Kotynek: Rund um das Coronavirus gibt es auch nach eineinhalb Jahren ein enormes Informationsbedürfnis. Wir berichten täglich über die neuesten Erkenntnisse, bitten unseren Corona-Fachrat, Fragen von Leser:innen zu beantworten und recherchieren bei Fachleuten unermüdlich Faktenchecks, sobald Gerüchte oder Ängste entstehen. Solche Sorgen muss man als Medium ernst nehmen. Aber auch hier gilt es, eine Grenze zu absurden Behauptungen („Impfung durch den Kanal“) zu ziehen.

Ist im Bereich der kruden Verschwörungstheorien ein neues Level erreicht worden oder gab es diese aus Ihrer Sicht immer schon in der Intensität?

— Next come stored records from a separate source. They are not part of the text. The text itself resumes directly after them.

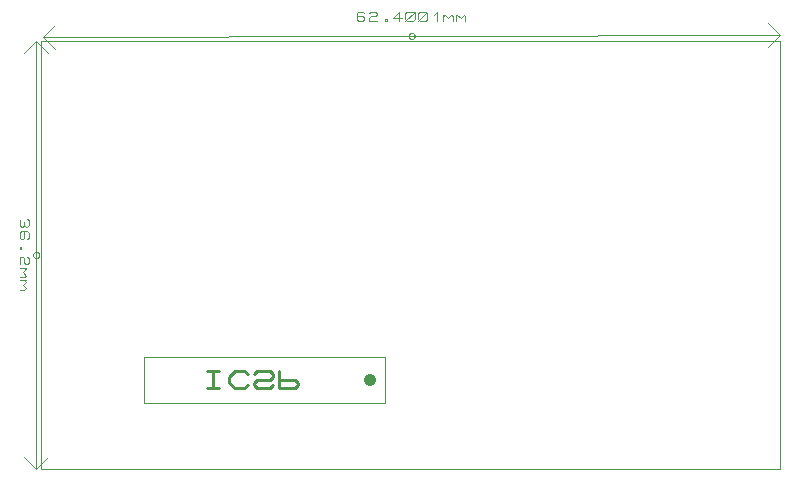
<source format=gbr>
G04 PROTEUS GERBER X2 FILE*
%TF.GenerationSoftware,Labcenter,Proteus,8.15-SP1-Build34318*%
%TF.CreationDate,2024-02-24T08:34:58+00:00*%
%TF.FileFunction,AssemblyDrawing,Bot*%
%TF.FilePolarity,Positive*%
%TF.Part,Single*%
%TF.SameCoordinates,{d6b9a477-15e1-4d55-aad5-44706a46bc90}*%
%FSLAX45Y45*%
%MOMM*%
G01*
%TA.AperFunction,Profile*%
%ADD25C,0.101600*%
%TA.AperFunction,Material*%
%ADD73C,0.101600*%
%ADD80C,1.016000*%
%ADD81C,0.237060*%
%TA.AperFunction,NonMaterial*%
%ADD26C,0.101600*%
%TD.AperFunction*%
D25*
X-9504000Y+5246000D02*
X-3250000Y+5246000D01*
X-3250000Y+8873000D01*
X-9504000Y+8873000D01*
X-9504000Y+5246000D01*
D73*
X-8632080Y+5804420D02*
X-6589920Y+5804420D01*
X-6589920Y+6195580D01*
X-8632080Y+6195580D01*
X-8632080Y+5804420D01*
D80*
X-6722000Y+6000000D02*
X-6722000Y+6000000D01*
D81*
X-8102490Y+5928880D02*
X-7995810Y+5928880D01*
X-8049150Y+5928880D02*
X-8049150Y+6071120D01*
X-8102490Y+6071120D02*
X-7995810Y+6071120D01*
X-7755780Y+6047413D02*
X-7782450Y+6071120D01*
X-7862460Y+6071120D01*
X-7915800Y+6023707D01*
X-7915800Y+5976293D01*
X-7862460Y+5928880D01*
X-7782450Y+5928880D01*
X-7755780Y+5952587D01*
X-7702440Y+6047413D02*
X-7675770Y+6071120D01*
X-7569090Y+6071120D01*
X-7542420Y+6047413D01*
X-7542420Y+6023707D01*
X-7569090Y+6000000D01*
X-7675770Y+6000000D01*
X-7702440Y+5976293D01*
X-7702440Y+5952587D01*
X-7675770Y+5928880D01*
X-7569090Y+5928880D01*
X-7542420Y+5952587D01*
X-7489080Y+6071120D02*
X-7489080Y+5928880D01*
X-7355730Y+5928880D01*
X-7329060Y+5952587D01*
X-7329060Y+5976293D01*
X-7355730Y+6000000D01*
X-7489080Y+6000000D01*
D26*
X-9546000Y+8867000D02*
X-9546000Y+5247000D01*
X-9546000Y+8867000D02*
X-9647600Y+8765400D01*
X-9546000Y+8867000D02*
X-9444400Y+8765400D01*
X-9546000Y+5247000D02*
X-9444400Y+5348600D01*
X-9546000Y+5247000D02*
X-9647600Y+5348600D01*
X-9520600Y+7057000D02*
X-9520688Y+7059109D01*
X-9521401Y+7063328D01*
X-9522893Y+7067547D01*
X-9525333Y+7071766D01*
X-9529064Y+7075930D01*
X-9533283Y+7078987D01*
X-9537502Y+7080936D01*
X-9541721Y+7082037D01*
X-9545940Y+7082400D01*
X-9546000Y+7082400D01*
X-9571400Y+7057000D02*
X-9571312Y+7059109D01*
X-9570599Y+7063328D01*
X-9569107Y+7067547D01*
X-9566667Y+7071766D01*
X-9562936Y+7075930D01*
X-9558717Y+7078987D01*
X-9554498Y+7080936D01*
X-9550279Y+7082037D01*
X-9546060Y+7082400D01*
X-9546000Y+7082400D01*
X-9571400Y+7057000D02*
X-9571312Y+7054891D01*
X-9570599Y+7050672D01*
X-9569107Y+7046453D01*
X-9566667Y+7042234D01*
X-9562936Y+7038070D01*
X-9558717Y+7035013D01*
X-9554498Y+7033064D01*
X-9550279Y+7031963D01*
X-9546060Y+7031600D01*
X-9546000Y+7031600D01*
X-9520600Y+7057000D02*
X-9520688Y+7054891D01*
X-9521401Y+7050672D01*
X-9522893Y+7046453D01*
X-9525333Y+7042234D01*
X-9529064Y+7038070D01*
X-9533283Y+7035013D01*
X-9537502Y+7033064D01*
X-9541721Y+7031963D01*
X-9545940Y+7031600D01*
X-9546000Y+7031600D01*
X-9622020Y+7363705D02*
X-9609320Y+7350370D01*
X-9609320Y+7310365D01*
X-9622020Y+7297030D01*
X-9634720Y+7297030D01*
X-9647420Y+7310365D01*
X-9660120Y+7297030D01*
X-9672820Y+7297030D01*
X-9685520Y+7310365D01*
X-9685520Y+7350370D01*
X-9672820Y+7363705D01*
X-9647420Y+7337035D02*
X-9647420Y+7310365D01*
X-9622020Y+7190350D02*
X-9609320Y+7203685D01*
X-9609320Y+7243690D01*
X-9622020Y+7257025D01*
X-9672820Y+7257025D01*
X-9685520Y+7243690D01*
X-9685520Y+7203685D01*
X-9672820Y+7190350D01*
X-9660120Y+7190350D01*
X-9647420Y+7203685D01*
X-9647420Y+7257025D01*
X-9672820Y+7123675D02*
X-9672820Y+7110340D01*
X-9685520Y+7110340D01*
X-9685520Y+7123675D01*
X-9672820Y+7123675D01*
X-9622020Y+7043665D02*
X-9609320Y+7030330D01*
X-9609320Y+6990325D01*
X-9622020Y+6976990D01*
X-9634720Y+6976990D01*
X-9647420Y+6990325D01*
X-9647420Y+7030330D01*
X-9660120Y+7043665D01*
X-9685520Y+7043665D01*
X-9685520Y+6976990D01*
X-9685520Y+6950320D02*
X-9634720Y+6950320D01*
X-9647420Y+6950320D02*
X-9634720Y+6936985D01*
X-9660120Y+6910315D01*
X-9634720Y+6883645D01*
X-9647420Y+6870310D01*
X-9685520Y+6870310D01*
X-9685520Y+6843640D02*
X-9634720Y+6843640D01*
X-9647420Y+6843640D02*
X-9634720Y+6830305D01*
X-9660120Y+6803635D01*
X-9634720Y+6776965D01*
X-9647420Y+6763630D01*
X-9685520Y+6763630D01*
X-9486000Y+8907000D02*
X-3246000Y+8917000D01*
X-9486000Y+8907000D02*
X-9384237Y+8805562D01*
X-9486000Y+8907000D02*
X-9384562Y+9008762D01*
X-3246000Y+8917000D02*
X-3347762Y+9018437D01*
X-3246000Y+8917000D02*
X-3347437Y+8815237D01*
X-6340600Y+8912000D02*
X-6340688Y+8914109D01*
X-6341401Y+8918328D01*
X-6342893Y+8922547D01*
X-6345333Y+8926766D01*
X-6349064Y+8930930D01*
X-6353283Y+8933987D01*
X-6357502Y+8935936D01*
X-6361721Y+8937037D01*
X-6365940Y+8937400D01*
X-6366000Y+8937400D01*
X-6391400Y+8912000D02*
X-6391312Y+8914109D01*
X-6390599Y+8918328D01*
X-6389107Y+8922547D01*
X-6386667Y+8926766D01*
X-6382936Y+8930930D01*
X-6378717Y+8933987D01*
X-6374498Y+8935936D01*
X-6370279Y+8937037D01*
X-6366060Y+8937400D01*
X-6366000Y+8937400D01*
X-6391400Y+8912000D02*
X-6391312Y+8909891D01*
X-6390599Y+8905672D01*
X-6389107Y+8901453D01*
X-6386667Y+8897234D01*
X-6382936Y+8893070D01*
X-6378717Y+8890013D01*
X-6374498Y+8888064D01*
X-6370279Y+8886963D01*
X-6366060Y+8886600D01*
X-6366000Y+8886600D01*
X-6340600Y+8912000D02*
X-6340688Y+8909891D01*
X-6341401Y+8905672D01*
X-6342893Y+8901453D01*
X-6345333Y+8897234D01*
X-6349064Y+8893070D01*
X-6353283Y+8890013D01*
X-6357502Y+8888064D01*
X-6361721Y+8886963D01*
X-6365940Y+8886600D01*
X-6366000Y+8886600D01*
X-6766050Y+9105980D02*
X-6779385Y+9118680D01*
X-6819390Y+9118680D01*
X-6832725Y+9105980D01*
X-6832725Y+9055180D01*
X-6819390Y+9042480D01*
X-6779385Y+9042480D01*
X-6766050Y+9055180D01*
X-6766050Y+9067880D01*
X-6779385Y+9080580D01*
X-6832725Y+9080580D01*
X-6726045Y+9105980D02*
X-6712710Y+9118680D01*
X-6672705Y+9118680D01*
X-6659370Y+9105980D01*
X-6659370Y+9093280D01*
X-6672705Y+9080580D01*
X-6712710Y+9080580D01*
X-6726045Y+9067880D01*
X-6726045Y+9042480D01*
X-6659370Y+9042480D01*
X-6592695Y+9055180D02*
X-6579360Y+9055180D01*
X-6579360Y+9042480D01*
X-6592695Y+9042480D01*
X-6592695Y+9055180D01*
X-6446010Y+9067880D02*
X-6526020Y+9067880D01*
X-6472680Y+9118680D01*
X-6472680Y+9042480D01*
X-6419340Y+9055180D02*
X-6419340Y+9105980D01*
X-6406005Y+9118680D01*
X-6352665Y+9118680D01*
X-6339330Y+9105980D01*
X-6339330Y+9055180D01*
X-6352665Y+9042480D01*
X-6406005Y+9042480D01*
X-6419340Y+9055180D01*
X-6419340Y+9042480D02*
X-6339330Y+9118680D01*
X-6312660Y+9055180D02*
X-6312660Y+9105980D01*
X-6299325Y+9118680D01*
X-6245985Y+9118680D01*
X-6232650Y+9105980D01*
X-6232650Y+9055180D01*
X-6245985Y+9042480D01*
X-6299325Y+9042480D01*
X-6312660Y+9055180D01*
X-6312660Y+9042480D02*
X-6232650Y+9118680D01*
X-6179310Y+9093280D02*
X-6152640Y+9118680D01*
X-6152640Y+9042480D01*
X-6099300Y+9042480D02*
X-6099300Y+9093280D01*
X-6099300Y+9080580D02*
X-6085965Y+9093280D01*
X-6059295Y+9067880D01*
X-6032625Y+9093280D01*
X-6019290Y+9080580D01*
X-6019290Y+9042480D01*
X-5992620Y+9042480D02*
X-5992620Y+9093280D01*
X-5992620Y+9080580D02*
X-5979285Y+9093280D01*
X-5952615Y+9067880D01*
X-5925945Y+9093280D01*
X-5912610Y+9080580D01*
X-5912610Y+9042480D01*
M02*

</source>
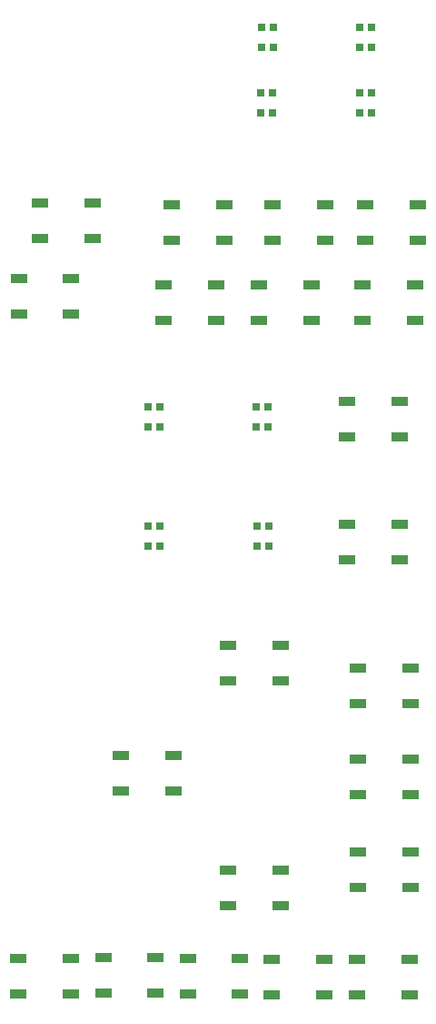
<source format=gbr>
%TF.GenerationSoftware,KiCad,Pcbnew,(6.0.9)*%
%TF.CreationDate,2023-04-01T14:47:23-08:00*%
%TF.ProjectId,MASTER ARM PANEL,4d415354-4552-4204-9152-4d2050414e45,3*%
%TF.SameCoordinates,Original*%
%TF.FileFunction,Paste,Top*%
%TF.FilePolarity,Positive*%
%FSLAX46Y46*%
G04 Gerber Fmt 4.6, Leading zero omitted, Abs format (unit mm)*
G04 Created by KiCad (PCBNEW (6.0.9)) date 2023-04-01 14:47:23*
%MOMM*%
%LPD*%
G01*
G04 APERTURE LIST*
%ADD10R,1.500000X0.900000*%
%ADD11R,0.700000X0.700000*%
G04 APERTURE END LIST*
D10*
%TO.C,D7*%
X60795520Y30402780D03*
X60795520Y27102780D03*
X65695520Y27102780D03*
X65695520Y30402780D03*
%TD*%
%TO.C,D8*%
X73089520Y30275980D03*
X73089520Y26975980D03*
X77989520Y26975980D03*
X77989520Y30275980D03*
%TD*%
%TO.C,D9*%
X82487520Y30250380D03*
X82487520Y26950380D03*
X87387520Y26950380D03*
X87387520Y30250380D03*
%TD*%
%TO.C,D10*%
X91123520Y30250380D03*
X91123520Y26950380D03*
X96023520Y26950380D03*
X96023520Y30250380D03*
%TD*%
%TO.C,D11*%
X58826520Y23367180D03*
X58826520Y20067180D03*
X63726520Y20067180D03*
X63726520Y23367180D03*
%TD*%
%TO.C,D12*%
X72366520Y22782780D03*
X72366520Y19482780D03*
X77266520Y19482780D03*
X77266520Y22782780D03*
%TD*%
%TO.C,D13*%
X81205520Y22808380D03*
X81205520Y19508380D03*
X86105520Y19508380D03*
X86105520Y22808380D03*
%TD*%
%TO.C,D14*%
X90869520Y22782780D03*
X90869520Y19482780D03*
X95769520Y19482780D03*
X95769520Y22782780D03*
%TD*%
%TO.C,D15*%
X89407520Y11937180D03*
X89407520Y8637180D03*
X94307520Y8637180D03*
X94307520Y11937180D03*
%TD*%
%TO.C,D16*%
X89407520Y558480D03*
X89407520Y-2741520D03*
X94307520Y-2741520D03*
X94307520Y558480D03*
%TD*%
%TO.C,D17*%
X78361520Y-10719520D03*
X78361520Y-14019520D03*
X83261520Y-14019520D03*
X83261520Y-10719520D03*
%TD*%
%TO.C,D18*%
X90474520Y-12853520D03*
X90474520Y-16153520D03*
X95374520Y-16153520D03*
X95374520Y-12853520D03*
%TD*%
%TO.C,D19*%
X68376520Y-20981520D03*
X68376520Y-24281520D03*
X73276520Y-24281520D03*
X73276520Y-20981520D03*
%TD*%
%TO.C,D20*%
X90423520Y-21285520D03*
X90423520Y-24585520D03*
X95323520Y-24585520D03*
X95323520Y-21285520D03*
%TD*%
%TO.C,D21*%
X90474520Y-29972520D03*
X90474520Y-33272520D03*
X95374520Y-33272520D03*
X95374520Y-29972520D03*
%TD*%
%TO.C,D22*%
X78321520Y-31674520D03*
X78321520Y-34974520D03*
X83221520Y-34974520D03*
X83221520Y-31674520D03*
%TD*%
%TO.C,D23*%
X58803520Y-39827520D03*
X58803520Y-43127520D03*
X63703520Y-43127520D03*
X63703520Y-39827520D03*
%TD*%
%TO.C,D24*%
X66700520Y-39777520D03*
X66700520Y-43077520D03*
X71600520Y-43077520D03*
X71600520Y-39777520D03*
%TD*%
%TO.C,D25*%
X74574520Y-39878520D03*
X74574520Y-43178520D03*
X79474520Y-43178520D03*
X79474520Y-39878520D03*
%TD*%
%TO.C,D26*%
X82374520Y-39929520D03*
X82374520Y-43229520D03*
X87274520Y-43229520D03*
X87274520Y-39929520D03*
%TD*%
%TO.C,D27*%
X90361520Y-39904520D03*
X90361520Y-43204520D03*
X95261520Y-43204520D03*
X95261520Y-39904520D03*
%TD*%
D11*
%TO.C,D4*%
X72012900Y368900D03*
X70912900Y368900D03*
X70912900Y-1461100D03*
X72012900Y-1461100D03*
%TD*%
%TO.C,D6*%
X82045900Y11417900D03*
X80945900Y11417900D03*
X80945900Y9587900D03*
X82045900Y9587900D03*
%TD*%
%TO.C,D28*%
X70912900Y9587900D03*
X72012900Y9587900D03*
X72012900Y11417900D03*
X70912900Y11417900D03*
%TD*%
%TO.C,D29*%
X82553900Y46723900D03*
X81453900Y46723900D03*
X81453900Y44893900D03*
X82553900Y44893900D03*
%TD*%
%TO.C,D30*%
X91697900Y46723900D03*
X90597900Y46723900D03*
X90597900Y44893900D03*
X91697900Y44893900D03*
%TD*%
%TO.C,D31*%
X91697900Y40627900D03*
X90597900Y40627900D03*
X90597900Y38797900D03*
X91697900Y38797900D03*
%TD*%
%TO.C,D32*%
X81390400Y38797900D03*
X82490400Y38797900D03*
X82490400Y40627900D03*
X81390400Y40627900D03*
%TD*%
%TO.C,D5*%
X82172900Y368900D03*
X81072900Y368900D03*
X81072900Y-1461100D03*
X82172900Y-1461100D03*
%TD*%
M02*

</source>
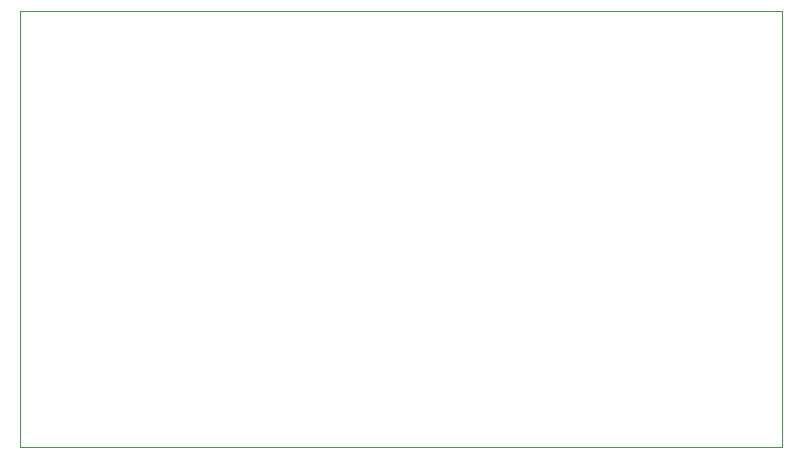
<source format=gbr>
%TF.GenerationSoftware,KiCad,Pcbnew,8.0.8*%
%TF.CreationDate,2026-01-01T17:30:43-08:00*%
%TF.ProjectId,navien,6e617669-656e-42e6-9b69-6361645f7063,rev?*%
%TF.SameCoordinates,Original*%
%TF.FileFunction,Profile,NP*%
%FSLAX46Y46*%
G04 Gerber Fmt 4.6, Leading zero omitted, Abs format (unit mm)*
G04 Created by KiCad (PCBNEW 8.0.8) date 2026-01-01 17:30:43*
%MOMM*%
%LPD*%
G01*
G04 APERTURE LIST*
%TA.AperFunction,Profile*%
%ADD10C,0.100000*%
%TD*%
G04 APERTURE END LIST*
D10*
X0Y36931600D02*
X64578695Y36931600D01*
X64578695Y0D01*
X0Y0D01*
X0Y36931600D01*
M02*

</source>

Kotynek: Wir haben es beim Brexit in Großbritannien und während Trumps Regierungszeit in den USA gesehen, nun erleben wir es rund um Corona auch hier: Ein Teil der Bevölkerung scheint in einer postfaktischen Blase zu leben, die für Fake News empfänglich ist. Mich beschäftigt, wie aufklärerische Medien diese Menschen mit fachlich fundierter Information erreichen können. Denn die niedrige Impfquote zeigt, dass am Schluss die gesamte Gesellschaft die Konsequenzen zu tragen hat.

Tragen Medien (Mit-)Schuld an der niedrigen Impfquote in Österreich?
Kotynek: (Für uns gesprochen:) Regelmäßige Umfragen von Gallup/Medienhaus Wien bescheinigen dem Standard seit Beginn der Pandemie – gemeinsam mit dem ORF – die höchste Glaubwürdigkeit und Relevanz bei der Coronaberichterstattung aller Medien.